| REQUEST |
Say how many lines in the records hold "ensuring". Nothing but the number should be given.

Extracted page text data:
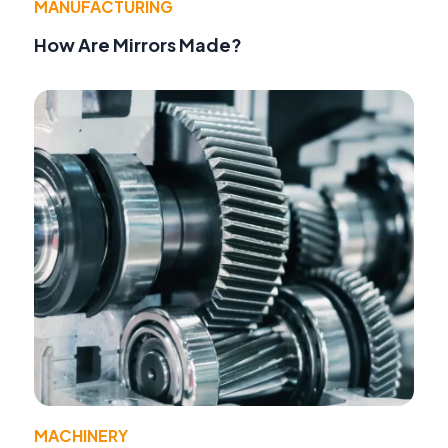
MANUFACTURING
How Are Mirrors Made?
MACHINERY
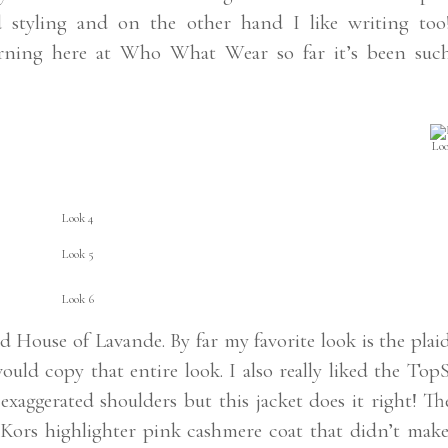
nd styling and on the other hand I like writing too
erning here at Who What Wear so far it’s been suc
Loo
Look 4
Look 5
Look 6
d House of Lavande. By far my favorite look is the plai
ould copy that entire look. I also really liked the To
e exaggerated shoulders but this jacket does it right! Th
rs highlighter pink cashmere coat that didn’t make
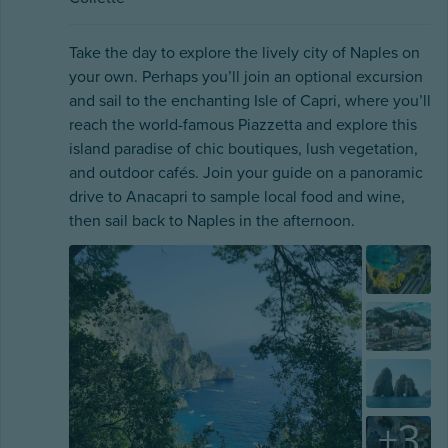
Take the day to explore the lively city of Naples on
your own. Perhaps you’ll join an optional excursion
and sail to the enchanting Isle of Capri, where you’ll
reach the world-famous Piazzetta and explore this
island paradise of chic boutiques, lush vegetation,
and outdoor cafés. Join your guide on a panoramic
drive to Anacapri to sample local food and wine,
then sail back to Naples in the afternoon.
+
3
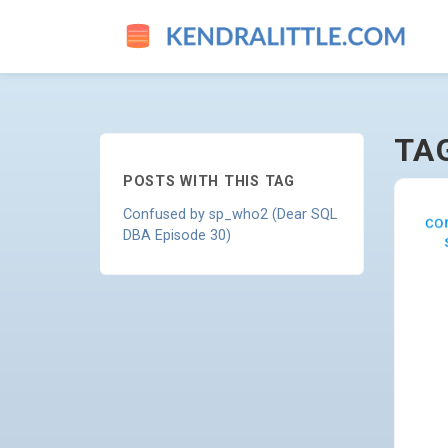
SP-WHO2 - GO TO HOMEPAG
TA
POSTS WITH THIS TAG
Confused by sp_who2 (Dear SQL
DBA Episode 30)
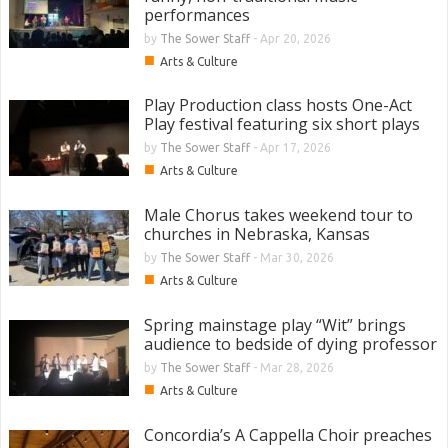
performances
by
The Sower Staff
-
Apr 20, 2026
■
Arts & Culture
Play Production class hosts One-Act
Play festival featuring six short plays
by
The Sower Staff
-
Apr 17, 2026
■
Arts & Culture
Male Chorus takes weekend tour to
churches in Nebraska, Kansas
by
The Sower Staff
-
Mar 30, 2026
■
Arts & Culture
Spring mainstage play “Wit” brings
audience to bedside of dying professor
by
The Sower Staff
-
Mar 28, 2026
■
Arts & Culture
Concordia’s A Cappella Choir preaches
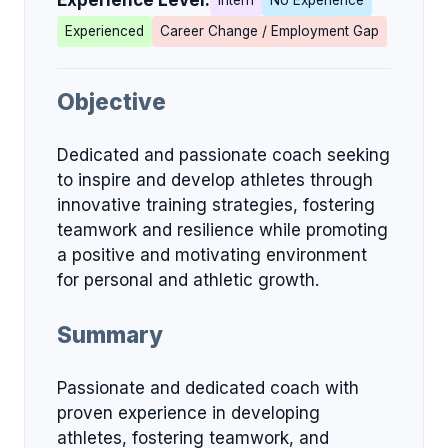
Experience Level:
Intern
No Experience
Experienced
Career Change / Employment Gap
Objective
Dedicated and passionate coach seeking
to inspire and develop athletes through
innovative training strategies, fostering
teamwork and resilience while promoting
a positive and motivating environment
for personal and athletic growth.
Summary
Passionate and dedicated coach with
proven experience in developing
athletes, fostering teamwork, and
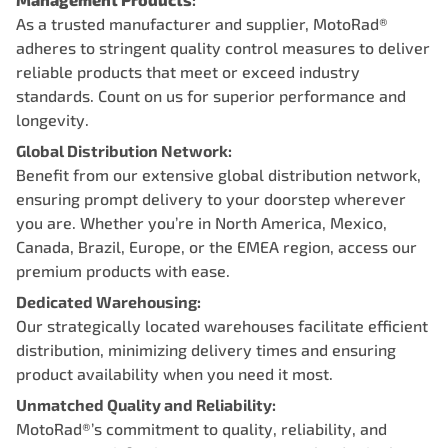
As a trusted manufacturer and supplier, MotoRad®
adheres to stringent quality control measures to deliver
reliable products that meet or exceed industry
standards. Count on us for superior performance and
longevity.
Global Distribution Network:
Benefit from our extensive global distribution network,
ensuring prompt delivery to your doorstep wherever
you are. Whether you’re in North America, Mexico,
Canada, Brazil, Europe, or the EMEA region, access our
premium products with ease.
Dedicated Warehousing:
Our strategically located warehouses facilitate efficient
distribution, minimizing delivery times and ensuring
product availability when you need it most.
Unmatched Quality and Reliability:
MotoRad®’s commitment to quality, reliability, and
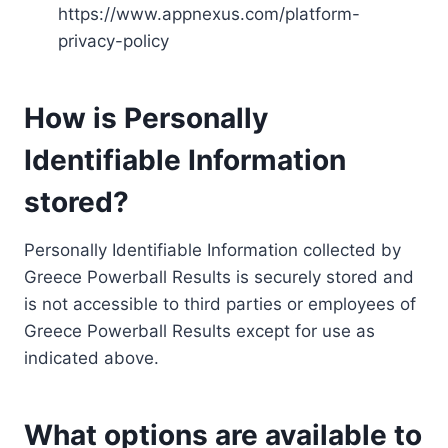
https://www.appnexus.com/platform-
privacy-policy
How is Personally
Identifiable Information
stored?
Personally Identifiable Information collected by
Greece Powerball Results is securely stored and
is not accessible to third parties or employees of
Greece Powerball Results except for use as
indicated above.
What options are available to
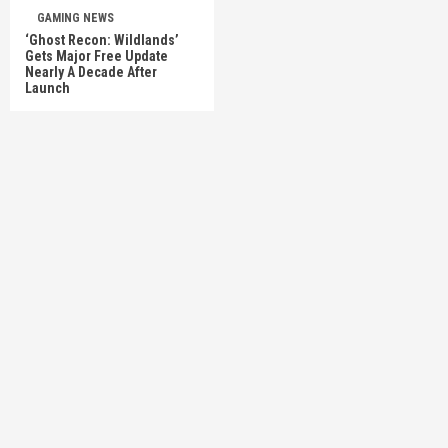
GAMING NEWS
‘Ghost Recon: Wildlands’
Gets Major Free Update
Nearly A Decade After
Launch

==

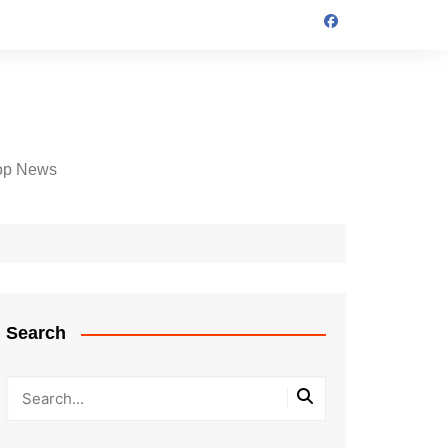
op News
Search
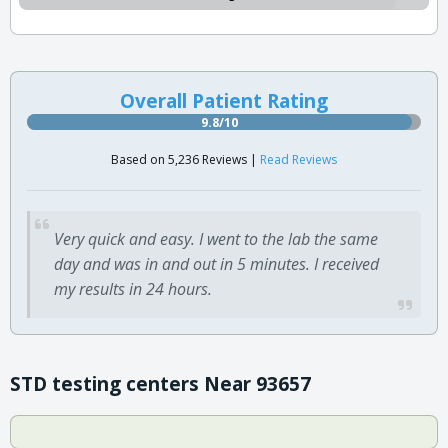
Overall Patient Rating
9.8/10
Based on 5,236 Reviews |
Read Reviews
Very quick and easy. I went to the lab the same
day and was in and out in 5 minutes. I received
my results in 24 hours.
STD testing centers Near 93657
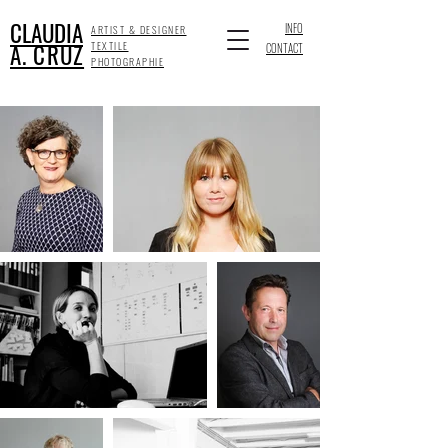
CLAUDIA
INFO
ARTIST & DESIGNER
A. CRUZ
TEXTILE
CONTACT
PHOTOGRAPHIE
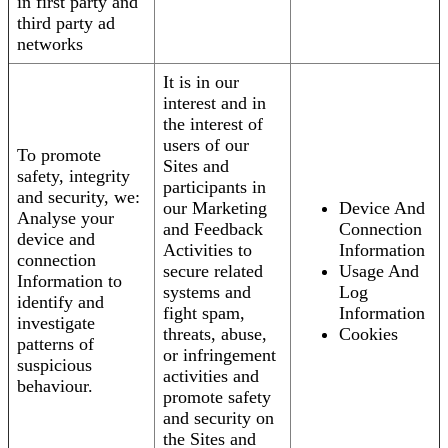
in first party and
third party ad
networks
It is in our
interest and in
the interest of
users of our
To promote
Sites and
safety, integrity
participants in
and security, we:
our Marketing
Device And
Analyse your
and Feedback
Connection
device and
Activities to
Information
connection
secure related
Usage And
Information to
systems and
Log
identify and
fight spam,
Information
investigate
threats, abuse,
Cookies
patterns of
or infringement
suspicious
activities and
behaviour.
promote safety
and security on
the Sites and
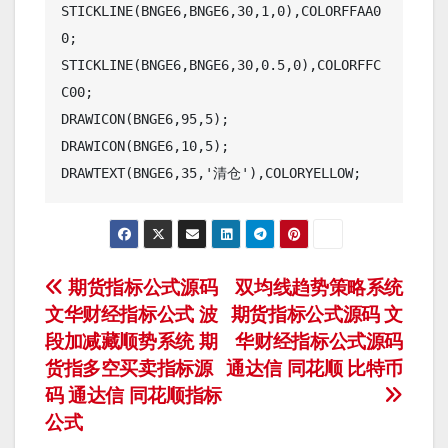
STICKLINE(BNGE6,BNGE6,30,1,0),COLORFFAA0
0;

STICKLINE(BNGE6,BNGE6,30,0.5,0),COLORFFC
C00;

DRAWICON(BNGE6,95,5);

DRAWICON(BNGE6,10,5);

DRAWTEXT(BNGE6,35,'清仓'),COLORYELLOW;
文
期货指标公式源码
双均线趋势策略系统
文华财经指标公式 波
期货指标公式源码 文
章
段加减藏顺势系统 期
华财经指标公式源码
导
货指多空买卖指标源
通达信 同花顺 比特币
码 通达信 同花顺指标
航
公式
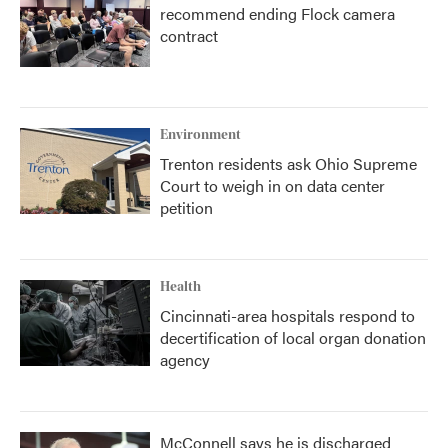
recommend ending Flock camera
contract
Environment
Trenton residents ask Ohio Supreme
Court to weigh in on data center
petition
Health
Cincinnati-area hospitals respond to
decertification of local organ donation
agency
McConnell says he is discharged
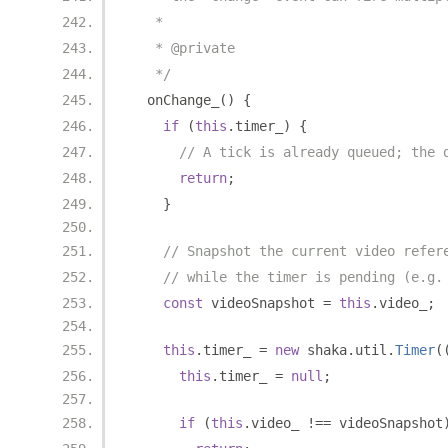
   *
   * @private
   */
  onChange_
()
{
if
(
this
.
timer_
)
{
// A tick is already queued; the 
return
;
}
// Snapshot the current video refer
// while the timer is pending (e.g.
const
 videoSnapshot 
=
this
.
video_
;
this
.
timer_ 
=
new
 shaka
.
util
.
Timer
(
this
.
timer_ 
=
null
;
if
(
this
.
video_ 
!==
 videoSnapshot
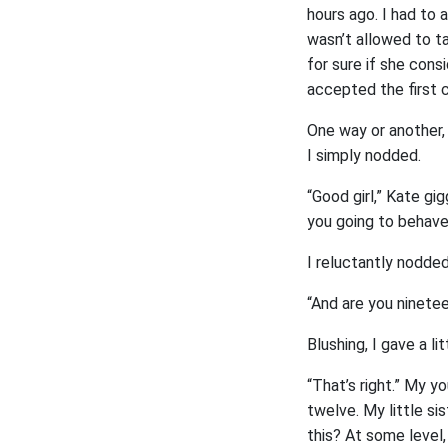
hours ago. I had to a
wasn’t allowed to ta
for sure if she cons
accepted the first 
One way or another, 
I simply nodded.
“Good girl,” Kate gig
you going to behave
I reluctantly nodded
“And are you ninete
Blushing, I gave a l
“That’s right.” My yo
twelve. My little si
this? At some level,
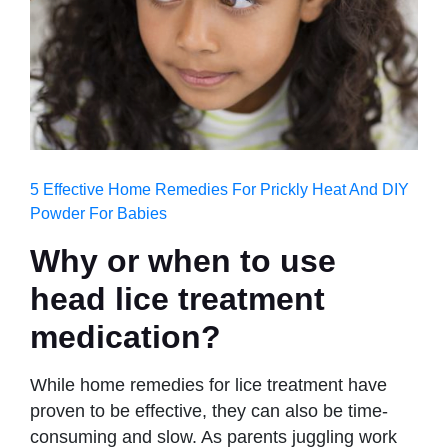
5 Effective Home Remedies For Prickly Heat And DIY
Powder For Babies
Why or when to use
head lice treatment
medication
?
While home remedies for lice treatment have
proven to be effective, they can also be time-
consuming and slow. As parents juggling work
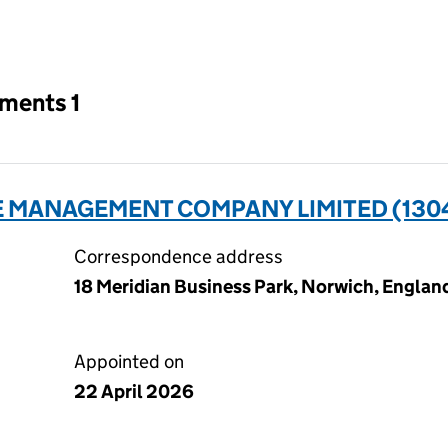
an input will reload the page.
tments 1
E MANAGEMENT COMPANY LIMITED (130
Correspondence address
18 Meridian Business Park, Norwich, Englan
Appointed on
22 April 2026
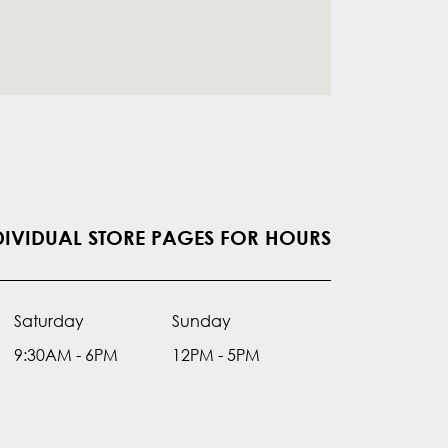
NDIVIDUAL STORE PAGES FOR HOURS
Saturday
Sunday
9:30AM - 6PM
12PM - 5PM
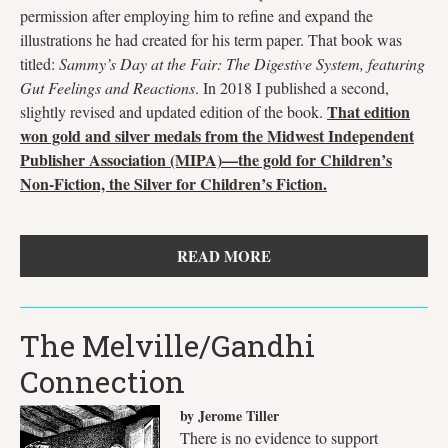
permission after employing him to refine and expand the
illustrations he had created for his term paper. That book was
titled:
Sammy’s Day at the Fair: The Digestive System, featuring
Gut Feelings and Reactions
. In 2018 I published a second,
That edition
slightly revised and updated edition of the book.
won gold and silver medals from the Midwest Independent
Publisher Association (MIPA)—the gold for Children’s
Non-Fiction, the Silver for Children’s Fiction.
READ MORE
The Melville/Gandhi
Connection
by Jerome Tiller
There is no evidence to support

| TASK RESPONSE |
2